– Мужик! – поддержали из окна. – И ночь уже!

– Простите, событие всё-таки! – крикнул в пустоту Ивон.

В ответ ничего не последовало. Но из кустов, минуту поразмыслив, кто-то чуть слышно хмельно промычал: «Была вина, да прощена».

Снова всё стихло, и снова запахло отсутствием золота.

– Пия… любимая, – опять начал он, – пора завязывать…

– О! Я тоже хотела вам с Этьеном предложить поменьше тяпать, а то совсем уж…

– …пора завязывать с холостяцкой жизнью.

У Пии спёрло дыхание и вспыхнуло лицо. Он отсел назад, ловя равновесие, и, оттолкнувшись от дерева, качнул «лодку»:

– Давай отправимся с тобой на общем, семейном, – особенно выделил он, – судне…

– Лодке, – поправила она.

– …лодке, по всей жизни, рука об руку…

– …колено к сердцу, – поддержала она, ласково прислонив к нему мениск.

– …деля все радости и невзгоды до самой старости, чтобы ты в конце концов применила ко мне что-нибудь получше, чем фенек. А я уж заслужу.

– Хорошо, – сказала она, смотря на его нос, и, не меняя взгляда, погладила его по ушам. – Поплыли стареть! Я правильно поняла предложение?

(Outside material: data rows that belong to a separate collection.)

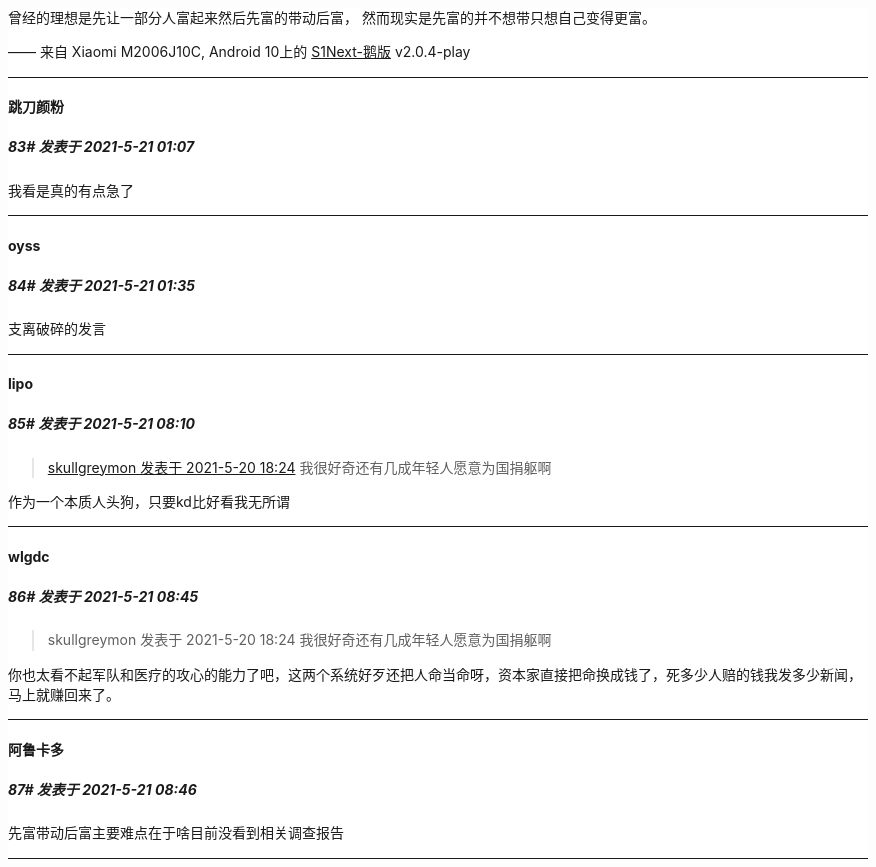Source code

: 
曾经的理想是先让一部分人富起来然后先富的带动后富，
然而现实是先富的并不想带只想自己变得更富。

—— 来自 Xiaomi M2006J10C, Android 10上的 [S1Next-鹅版](https://github.com/ykrank/S1-Next/releases) v2.0.4-play


*****

####  跳刀颜粉  
##### 83#       发表于 2021-5-21 01:07


我看是真的有点急了


*****

####  oyss  
##### 84#       发表于 2021-5-21 01:35


支离破碎的发言


*****

####  lipo  
##### 85#       发表于 2021-5-21 08:10


<blockquote><a href="httphttps://bbs.saraba1st.com/2b/forum.php?mod=redirect&amp;goto=findpost&amp;pid=51314865&amp;ptid=2005092" target="_blank">skullgreymon 发表于 2021-5-20 18:24</a>
我很好奇还有几成年轻人愿意为国捐躯啊</blockquote>
作为一个本质人头狗，只要kd比好看我无所谓


*****

####  wlgdc  
##### 86#       发表于 2021-5-21 08:45


<blockquote>skullgreymon 发表于 2021-5-20 18:24
我很好奇还有几成年轻人愿意为国捐躯啊</blockquote>
你也太看不起军队和医疗的攻心的能力了吧，这两个系统好歹还把人命当命呀，资本家直接把命换成钱了，死多少人赔的钱我发多少新闻，马上就赚回来了。


*****

####  阿鲁卡多  
##### 87#       发表于 2021-5-21 08:46


先富带动后富主要难点在于啥目前没看到相关调查报告


*****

– Точнее и допереть невозможно, великая IQ-шница Я счастлив!

«Мой! Ты мой!», «моя, ты моя!!» – кричали они наперебой.

– Мы, мы! Мы наши!.. – будто почудилось откуда-то голосом Этьена.

– Слышал? Опять, – навострилась Пия, улыбнувшись.

– Ясное дело, нет! – засмеялся Ивон.

На этот раз он поцеловал её иначе: как-то по-серьёзному, что ли. Трепетно и дорожа, вот. Не хуже, чем наседка с чмоком целует родные яички, когда никто не видит.

– Теперь протяни руки к узлу гамака, – подмигнул счастливый, но ещё не официальный жених.

– Быть по-твоему, супруг.

Пия вытянулась, как кошка, и горстью зафиксировала ладони над изголовьем.

– Боги, если вы согласны, – будто под звон фанфар приосанился осчастливленный парень, или уже мужчина – он пока не задумывался, – то пошлите знак свой на нашу земную твердь!

– Ну согласны, согласны, – пробубнили «боги». – Только, конечно, нам бы деньжат не помеша…

– Но-но! – осмелился перечить «богам» храбрый жених, обращаясь вверх – куда-то в раскидистые душистые соцветия липы. «Небожители», на удачу, оказались сговорчивыми:

– Ну нет, так нет! – даже почему-то обрадовались они. – Тогда счастья вам и не забывать друзей – а то мы на вас самолёт скинем. Думаю, договорись.

Над Пией что-то сверкнуло.

Она сжала ладони, поднесла их к свету и ахнула:

– Очертенеть, какое красивое! Жиль!

– Будь моей женой, ma chе́rie[11], – дрожал голос смелого жениха.

– Кому сказали! – давили небесным авторитетом «боги».

– О прелестная Немезида, я принимаю твою волю. – Кинулась она в омут французских объятий. – Да!

– Да! Моя, моя, – целовал её везде парень.

– Ай да Пия, ай да конструктивная! Гордость нашего отдела по даканью! – хвалили «боги», опасаясь потрескивавшей ветки, с которой и «правили миром».

– Ай да Жиль-француз! – вторила девушка.

Радости не было бы конца, кабы «боги» не пожелали спуститься на землю, чтобы лично, так сказать, засвидетельствовать законность аферы. Под коньячок, конечно. Не без него. Повод как никак. А то Пия, не подумав, ляпнула про «завязать».

Раскрылившись над бренным миром, «боги» кряхтели и не знали, как слазить. Минуту спустя, повиснув на злополучной ветке, они прилично сократили расстояние, а затем и ветка, хрустнув в последний раз, поспешила вниз на праздник. И этот крик, этот знаменательный, искренний возглас «Ё-ё-ё-ё-ё!..» осенил пространство заключительным, милым аккордом.

«Гости с высоты» отбили о грешную твердь, по собственному выражению, «к чертям собачьим весь божественный зад», и некоторое время хранили святое молчание, опасаясь выдать массу слов не для торжества.